[To do]: Print every line of text from the material below without changing anything, and leave the pictures out.

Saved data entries
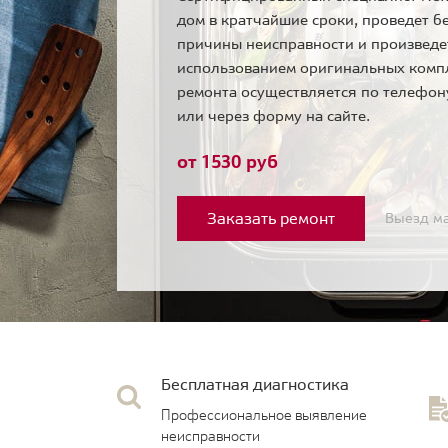
дом в кратчайшие сроки, проведет б
причины неисправности и произведе
использованием оригинальных комп
ремонта осуществляется по телефо
или через форму на сайте.
от 1530 руб
Заказать ремонт
Выезд ма
Бесплатная диагностика
Профессиональное выявление
неисправности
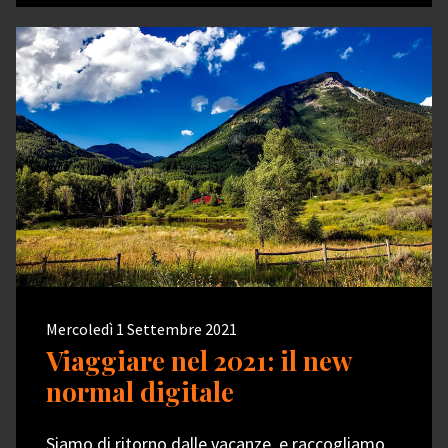
Mercoledì 1 Settembre 2021
Viaggiare nel 2021: il new
normal digitale
Siamo di ritorno dalle vacanze, e raccogliamo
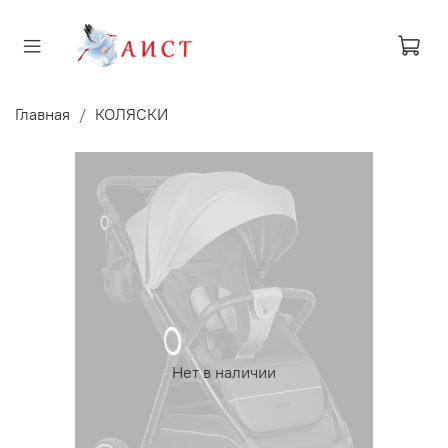
Главная
КОЛЯСКИ
Нет в наличии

[Task result]:
дом в кратчайшие сроки, проведет б
причины неисправности и произведе
использованием оригинальных комп
ремонта осуществляется по телефо
или через форму на сайте.
от 1530 руб
Заказать ремонт
Выезд ма
Бесплатная диагностика
Профессиональное выявление
неисправности
Mercoledì 1 Settembre 2021
Viaggiare nel 2021: il new
normal digitale
Siamo di ritorno dalle vacanze, e raccogliamo
Главная
КОЛЯСКИ
Нет в наличии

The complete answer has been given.